Start of PASSAGE

Path: utzoo!utgpu!news-server.csri.toronto.edu!cs.utexas.edu!samsung!noose.ecn.purdue.edu!ee.ecn.purdue.edu!hankd
From: hankd@ee.ecn.purdue.edu (Hank Dietz)
Newsgroups: comp.arch
Subject: Superlinear Speedup (was Re: Scalability?)
Summary: Yes, it can happen -- if you change the program
Message-ID: <1990May3.203405.23456@ecn.purdue.edu>
Date: 3 May 90 20:34:05 GMT
References: <2075@naucse.UUCP> <6897@odin.corp.sgi.com> <49622@lanl.gov> <1990May1.154558.24009@cs.rochester.edu>
Sender: news@ecn.purdue.edu (USENET news)
Organization: Purdue University Engineering Computer Network
Lines: 64

In article <1990May1.154558.24009@cs.rochester.edu> crowl@cs.rochester.edu (Lawrence Crowl) writes:
>In article <49622@lanl.gov> ryg@lanl.gov (Richard S Grandy) writes:
>>I've got a glossy from SGI that shows the POWER center performance on 
>>LINPACK (100x100, coded) as:
>>		1 CPU	3.8 DP MFLOPS
>>		4 CPU	16  DP MFLOPS
>>		8 CPU	28  DP MFLOPS
>>Does this mean than with 4 cpus you really get GREATER than a linear speedup?? 
>
>A common trap is measuring parallel speedup is to use a "loaded" CPU.  For
>instance, the single processor might have been serving interrupts, clock
>icons, etc.  The result is that the performance for the single processor case
>is artificially low.  After taking care, the numbers usually turn out slightly
>less than linear.  The second trap is measuring with a relatively coarse
>clock.  For speedup that is near linear, barely missing a clock tick can lead
>to measurements that indicate superlinear speedup.
			       ^^^^^^^^^^^

Not really.  Superlinear means better than O(n) for n processors...  hence,
even though the case of n=1 might be a bit strange, even k*n| k>1 isn't
superlinear.  For example, HJ Siegel has pointed out that for appropriate
pipelined SIMD machines (read: PASM) the overlap of the CU and PEs can
achieve an apparent speedup of 2*n...  but that is O(n), i.e., linear.

End of PASSAGE
Start of DATA FOR ANALYSIS

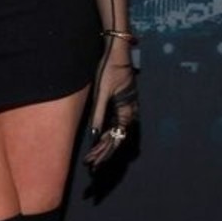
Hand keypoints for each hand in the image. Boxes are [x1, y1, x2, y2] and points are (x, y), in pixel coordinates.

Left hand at [83, 36, 139, 172]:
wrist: (117, 52)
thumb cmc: (109, 70)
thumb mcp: (102, 93)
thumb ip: (99, 114)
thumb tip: (94, 135)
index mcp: (127, 111)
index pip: (116, 139)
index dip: (103, 153)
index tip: (93, 164)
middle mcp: (130, 113)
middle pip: (117, 140)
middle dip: (103, 155)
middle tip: (91, 168)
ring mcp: (128, 109)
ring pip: (117, 134)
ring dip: (105, 147)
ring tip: (93, 160)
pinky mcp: (123, 105)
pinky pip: (116, 125)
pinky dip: (107, 136)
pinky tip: (99, 143)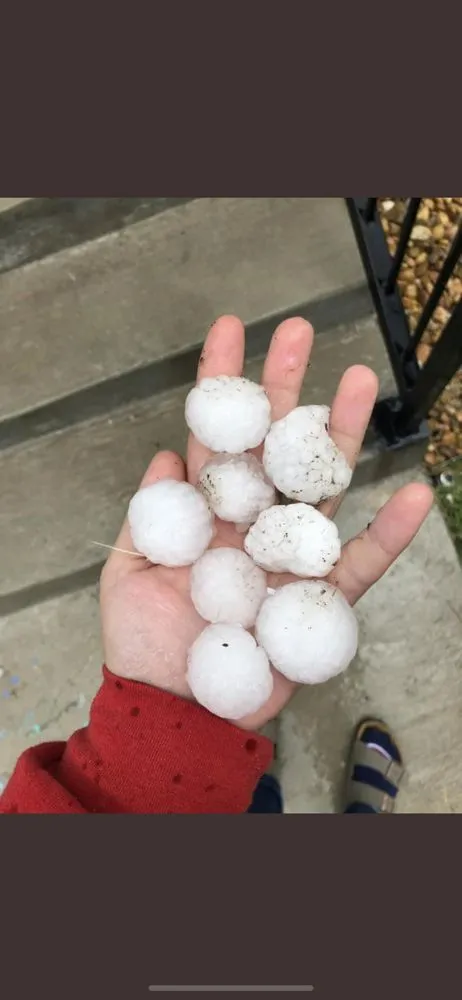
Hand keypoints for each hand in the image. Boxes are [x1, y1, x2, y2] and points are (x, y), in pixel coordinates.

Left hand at [100, 315, 432, 729]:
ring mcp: (288, 557)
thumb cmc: (144, 648)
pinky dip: (388, 533)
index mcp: (204, 516)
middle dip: (286, 390)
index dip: (222, 388)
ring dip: (341, 437)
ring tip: (360, 382)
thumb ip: (146, 514)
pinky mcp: (318, 599)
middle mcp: (250, 526)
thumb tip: (164, 455)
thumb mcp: (126, 574)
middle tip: (300, 333)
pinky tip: (413, 493)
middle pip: (273, 448)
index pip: (215, 440)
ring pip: (319, 487)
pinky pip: (359, 562)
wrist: (176, 712)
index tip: (231, 331)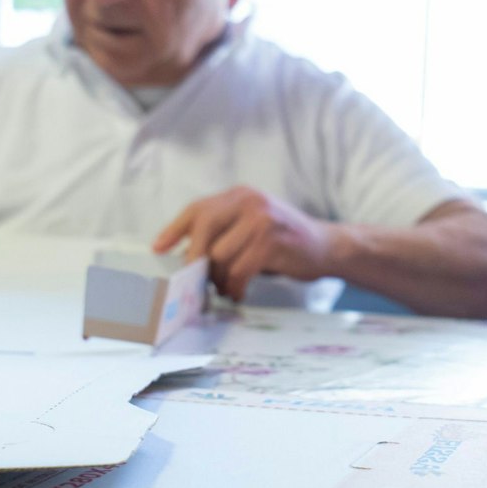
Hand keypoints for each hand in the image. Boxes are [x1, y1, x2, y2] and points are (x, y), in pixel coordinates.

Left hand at [152, 186, 335, 300]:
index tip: (158, 248)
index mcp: (240, 195)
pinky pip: (239, 270)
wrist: (329, 247)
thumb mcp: (253, 226)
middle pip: (204, 229)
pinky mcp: (272, 242)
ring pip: (220, 255)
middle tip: (194, 282)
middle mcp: (250, 201)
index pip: (198, 209)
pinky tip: (239, 292)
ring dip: (218, 279)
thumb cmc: (285, 242)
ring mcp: (262, 220)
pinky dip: (234, 287)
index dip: (174, 229)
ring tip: (225, 289)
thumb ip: (225, 233)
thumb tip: (186, 257)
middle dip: (194, 260)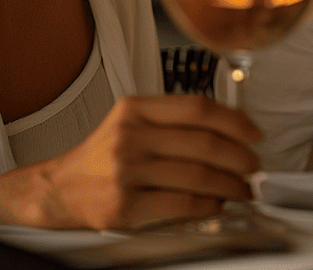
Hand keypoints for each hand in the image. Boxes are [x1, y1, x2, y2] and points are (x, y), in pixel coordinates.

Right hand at [0, 94, 261, 230]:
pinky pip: (182, 204)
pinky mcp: (126, 205)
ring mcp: (127, 171)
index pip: (198, 107)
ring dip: (231, 185)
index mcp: (135, 109)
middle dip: (240, 158)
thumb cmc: (101, 156)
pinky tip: (216, 204)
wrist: (58, 189)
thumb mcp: (131, 123)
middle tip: (253, 167)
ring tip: (243, 189)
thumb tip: (230, 131)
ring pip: (198, 175)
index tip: (254, 134)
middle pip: (204, 143)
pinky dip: (208, 205)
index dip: (235, 121)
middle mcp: (130, 136)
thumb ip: (173, 121)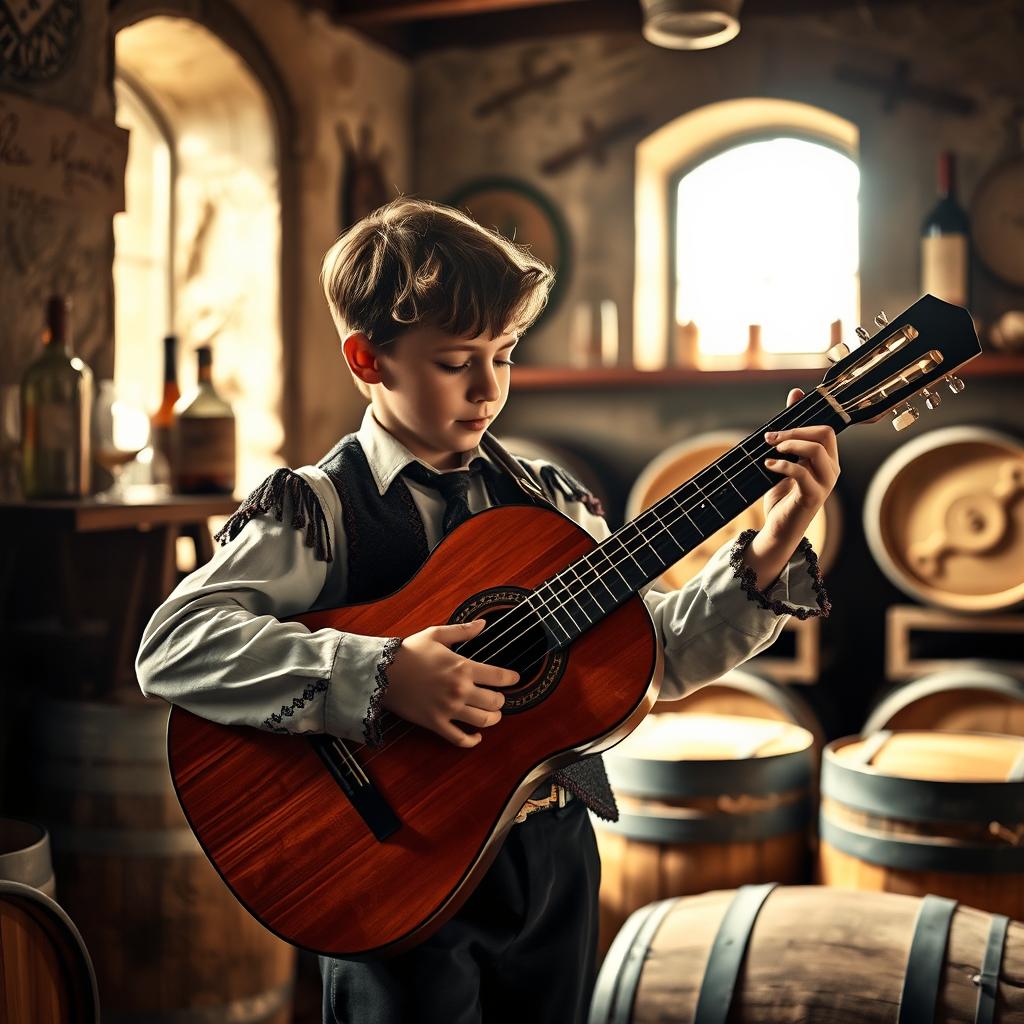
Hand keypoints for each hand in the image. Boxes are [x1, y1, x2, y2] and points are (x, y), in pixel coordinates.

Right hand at [383, 619, 519, 747]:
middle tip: (498, 697)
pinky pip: (460, 739)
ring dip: (493, 719)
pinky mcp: (435, 723)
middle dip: (501, 700)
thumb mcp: (436, 634)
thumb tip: (483, 623)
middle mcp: (459, 690)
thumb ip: (463, 630)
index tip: (515, 679)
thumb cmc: (409, 651)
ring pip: (483, 721)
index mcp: (463, 667)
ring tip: (493, 715)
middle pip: (495, 702)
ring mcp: (448, 709)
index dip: (511, 679)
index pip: (499, 677)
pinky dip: (472, 741)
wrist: (381, 672)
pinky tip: (477, 736)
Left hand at [761, 387, 840, 545]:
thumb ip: (791, 430)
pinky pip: (801, 473)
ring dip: (791, 445)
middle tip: (771, 438)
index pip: (825, 430)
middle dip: (795, 431)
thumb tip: (796, 393)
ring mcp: (825, 483)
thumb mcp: (785, 459)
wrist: (779, 528)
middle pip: (824, 435)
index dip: (801, 424)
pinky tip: (768, 465)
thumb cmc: (782, 494)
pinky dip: (782, 465)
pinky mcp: (813, 496)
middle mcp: (831, 469)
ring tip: (772, 450)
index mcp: (827, 460)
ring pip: (817, 450)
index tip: (775, 429)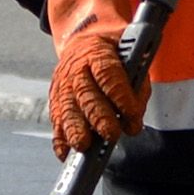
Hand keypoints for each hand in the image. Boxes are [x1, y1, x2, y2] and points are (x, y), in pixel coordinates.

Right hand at [46, 0, 149, 158]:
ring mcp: (63, 87)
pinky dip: (60, 140)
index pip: (108, 74)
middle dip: (100, 117)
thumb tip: (135, 116)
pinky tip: (66, 154)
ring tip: (85, 145)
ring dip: (76, 130)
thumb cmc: (113, 52)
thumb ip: (138, 84)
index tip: (132, 113)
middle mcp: (76, 71)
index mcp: (96, 53)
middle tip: (112, 133)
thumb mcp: (132, 55)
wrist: (82, 40)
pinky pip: (56, 123)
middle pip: (86, 96)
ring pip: (67, 111)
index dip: (120, 95)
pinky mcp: (56, 103)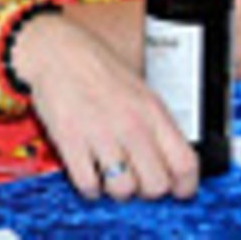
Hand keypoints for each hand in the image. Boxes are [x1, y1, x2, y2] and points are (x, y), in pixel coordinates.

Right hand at [15, 13, 198, 200]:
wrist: (55, 50)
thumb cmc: (98, 70)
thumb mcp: (140, 91)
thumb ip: (156, 126)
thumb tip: (169, 165)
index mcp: (152, 111)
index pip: (185, 164)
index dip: (183, 186)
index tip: (175, 189)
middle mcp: (130, 124)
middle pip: (156, 185)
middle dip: (146, 190)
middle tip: (135, 179)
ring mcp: (99, 133)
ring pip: (122, 189)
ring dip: (116, 189)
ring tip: (108, 174)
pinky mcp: (70, 140)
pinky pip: (88, 184)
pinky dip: (89, 187)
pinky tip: (88, 171)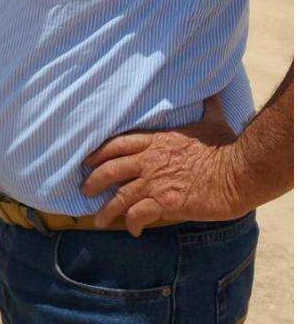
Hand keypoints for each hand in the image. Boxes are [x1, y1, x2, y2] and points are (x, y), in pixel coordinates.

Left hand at [82, 96, 247, 235]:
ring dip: (106, 211)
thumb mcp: (212, 121)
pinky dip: (132, 224)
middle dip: (93, 181)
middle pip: (110, 170)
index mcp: (157, 142)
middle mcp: (150, 161)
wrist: (239, 171)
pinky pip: (139, 215)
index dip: (99, 154)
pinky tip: (133, 231)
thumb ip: (206, 108)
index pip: (117, 144)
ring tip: (98, 220)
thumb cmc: (227, 146)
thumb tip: (213, 91)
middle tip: (84, 190)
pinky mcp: (166, 203)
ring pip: (120, 197)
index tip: (87, 161)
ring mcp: (156, 183)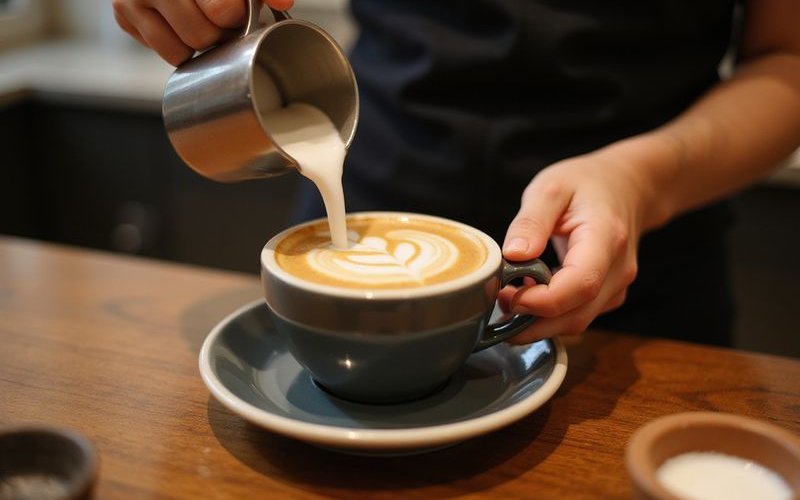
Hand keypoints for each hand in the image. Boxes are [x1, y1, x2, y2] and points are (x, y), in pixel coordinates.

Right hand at [113, 0, 294, 64]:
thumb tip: (283, 3)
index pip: (222, 11)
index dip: (234, 17)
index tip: (235, 12)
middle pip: (202, 36)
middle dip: (217, 33)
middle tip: (220, 21)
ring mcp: (133, 0)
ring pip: (180, 51)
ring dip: (197, 44)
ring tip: (202, 23)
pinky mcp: (124, 16)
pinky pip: (163, 52)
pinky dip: (177, 45)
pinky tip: (181, 25)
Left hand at [499, 150, 648, 341]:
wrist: (626, 186)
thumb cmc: (586, 183)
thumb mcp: (551, 188)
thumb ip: (531, 222)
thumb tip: (512, 255)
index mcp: (606, 238)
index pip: (580, 284)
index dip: (540, 300)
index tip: (507, 294)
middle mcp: (618, 269)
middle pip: (576, 315)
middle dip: (532, 321)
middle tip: (497, 303)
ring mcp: (617, 286)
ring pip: (576, 322)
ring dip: (538, 322)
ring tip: (507, 300)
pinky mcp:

End of DATA FOR ANALYSIS

- [EXERCISE OBJECTIVE]:
Could you extract the part of the superlinear speedup post that starts with "In article <1990May1.154558.24009@cs.rochester.edu>" and goes on through "a linear speedup??"?

- [RESPONSE AREA]:
In article <1990May1.154558.24009@cs.rochester.edu> crowl@cs.rochester.edu (Lawrence Crowl) writes:
>In article <49622@lanl.gov> ryg@lanl.gov (Richard S Grandy) writes:
>>I've got a glossy from SGI that shows the POWER center performance on 
>>LINPACK (100x100, coded) as:
>>		1 CPU	3.8 DP MFLOPS
>>		4 CPU	16  DP MFLOPS
>>		8 CPU	28  DP MFLOPS
>>Does this mean than with 4 cpus you really get GREATER than a linear speedup??